Dataset entries.

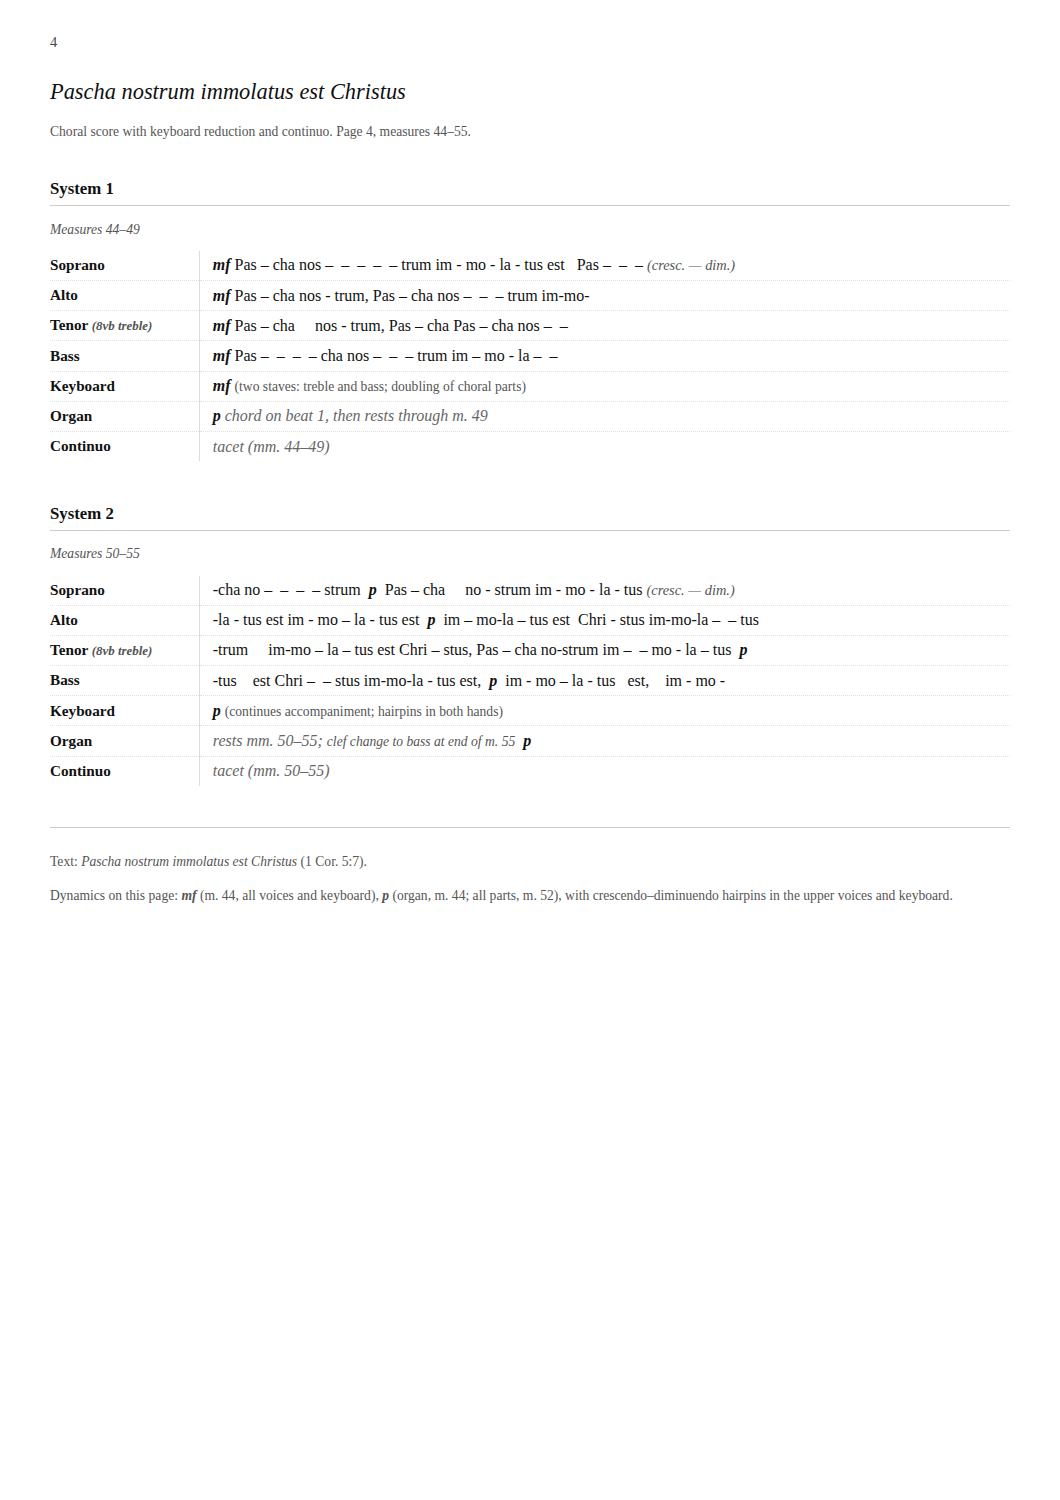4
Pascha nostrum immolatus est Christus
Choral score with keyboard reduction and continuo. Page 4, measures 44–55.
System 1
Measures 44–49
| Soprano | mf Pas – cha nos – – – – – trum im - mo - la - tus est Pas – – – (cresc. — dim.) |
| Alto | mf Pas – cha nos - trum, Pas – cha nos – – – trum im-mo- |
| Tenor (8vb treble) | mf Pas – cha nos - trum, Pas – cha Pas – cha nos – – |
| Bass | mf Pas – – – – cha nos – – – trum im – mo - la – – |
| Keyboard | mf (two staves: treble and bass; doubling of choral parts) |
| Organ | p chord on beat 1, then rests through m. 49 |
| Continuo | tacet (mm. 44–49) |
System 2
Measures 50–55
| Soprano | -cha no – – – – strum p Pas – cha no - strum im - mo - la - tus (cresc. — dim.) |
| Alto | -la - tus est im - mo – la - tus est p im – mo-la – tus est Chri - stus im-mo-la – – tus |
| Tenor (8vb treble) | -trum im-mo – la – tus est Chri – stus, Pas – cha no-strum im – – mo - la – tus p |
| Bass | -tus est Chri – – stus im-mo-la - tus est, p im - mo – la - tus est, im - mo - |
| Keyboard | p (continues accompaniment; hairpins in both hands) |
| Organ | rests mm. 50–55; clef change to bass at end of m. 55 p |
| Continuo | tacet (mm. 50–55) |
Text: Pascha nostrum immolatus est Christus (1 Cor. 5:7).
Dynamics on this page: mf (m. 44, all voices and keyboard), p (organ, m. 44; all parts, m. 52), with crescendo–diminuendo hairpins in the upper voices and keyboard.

What the task asks. Copy exactly the stretch of data above from the line with "(mm. 44–49) |" through the line with "Text: Pascha nostrum", and omit all other lines.

Answer.
| Continuo | tacet (mm. 44–49) |
System 2
Measures 50–55
| Soprano | -cha no – – – – strum p Pas – cha no - strum im - mo - la - tus (cresc. — dim.) |
| Alto | -la - tus est im - mo – la - tus est p im – mo-la – tus est Chri - stus im-mo-la – – tus |
| Tenor (8vb treble) | -trum im-mo – la – tus est Chri – stus, Pas – cha no-strum im – – mo - la – tus p |
| Bass | -tus est Chri – – stus im-mo-la - tus est, p im - mo – la - tus est, im - mo - |
| Keyboard | p (continues accompaniment; hairpins in both hands) |
| Organ | rests mm. 50–55; clef change to bass at end of m. 55 p |
| Continuo | tacet (mm. 50–55) |
Text: Pascha nostrum immolatus est Christus (1 Cor. 5:7).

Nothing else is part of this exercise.